さて、Google Cloud Platformのdatastoreは一貫性を保証していません。(厳密言えばqueryにancestorを指定した場合など、強い一貫性を持たせて実行することができる箇所もあります)そのためテストを行う際に問題が生じます。それはテストロジックの最初の方でデータをinputするロジックを追加したのに、テストメソッドの箇所では反映されておらずまともにテストができないということです。

今回これにはまりました。

解決策はaetest.NewInstanceを生成する際にオプションでStronglyConsistentDatastore: trueを追加する必要があります。

確かにこのオプション名は強い一貫性のdatastoreにするという意味になりそうですね。

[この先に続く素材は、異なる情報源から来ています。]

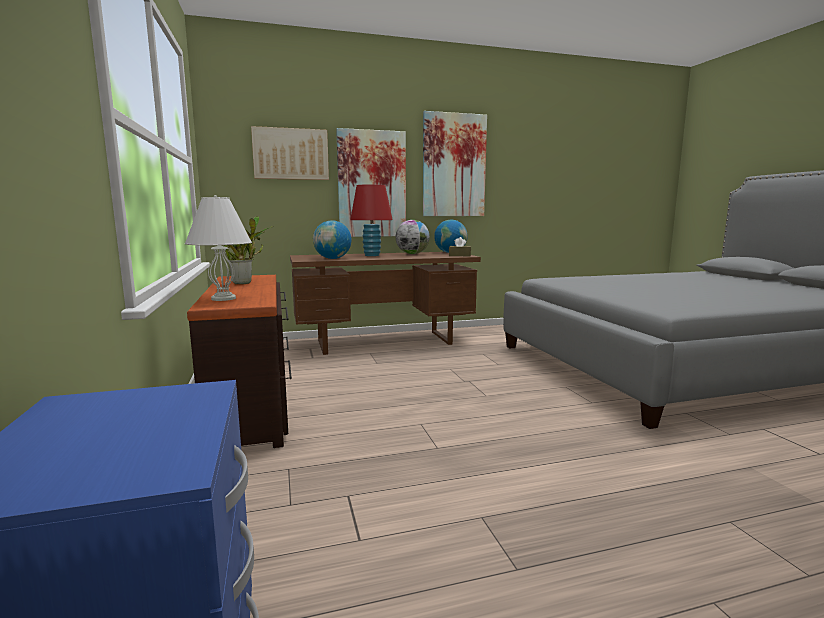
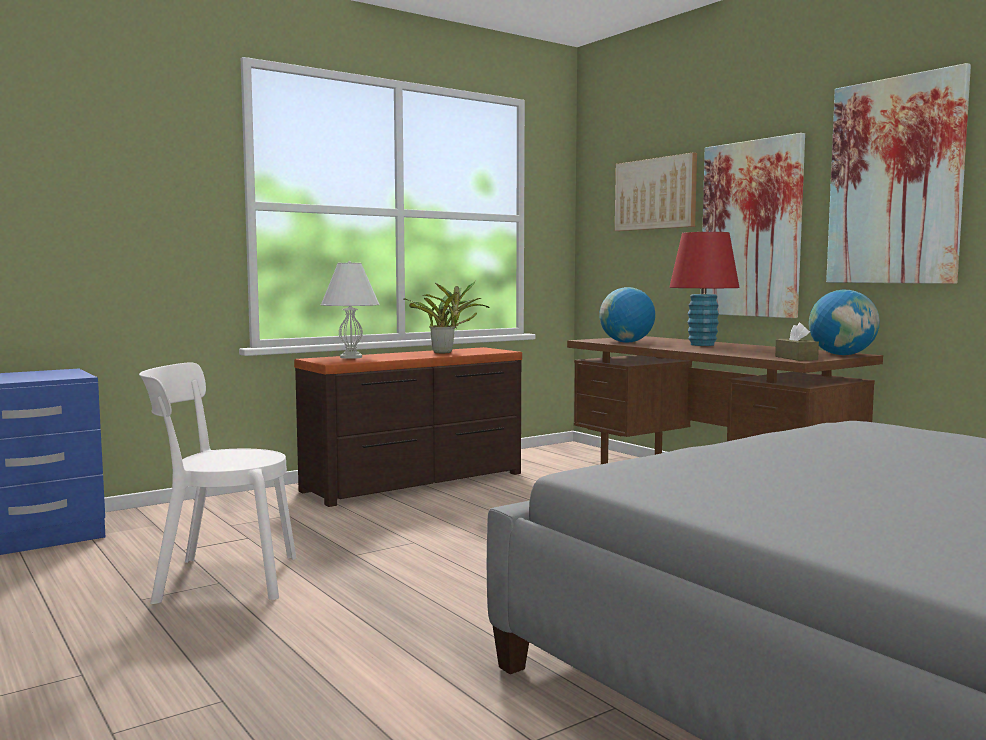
camera: 70 degrees right, 5 degrees down
globe [396,220,430,254] -> none
none -> white chair [139,362,296,604]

なのでContextを生成する部分を以下のように書き換えます。

opt := aetest.Options{
    AppID: "test",
    StronglyConsistentDatastore: true,
}
inst, _ := aetest.NewInstance(opt)
defer inst.Close()
req, _ := inst.NewRequest("POST", "/", nil)
c := appengine.NewContext(req)

このcを全てに使い回せば、一貫性を保ったテストを記載することができます。


いかがでしたでしょうか。個人的にはGo言語自体は嫌いではないです。ただし、自由度がかなり制限されていると感じています。誰が書いてもしばらくは割と似たようなソースコードになるのではないでしょうか。

また、rubyやnodeに比べると周囲のライブラリがまだ貧弱でやることは少し多くなるのかもしれないなと思います。

ただ、Google App Enginge上での速度は捨てがたいですけどね。

今日はここまでです。

では良いインプットと良いプログラミングを。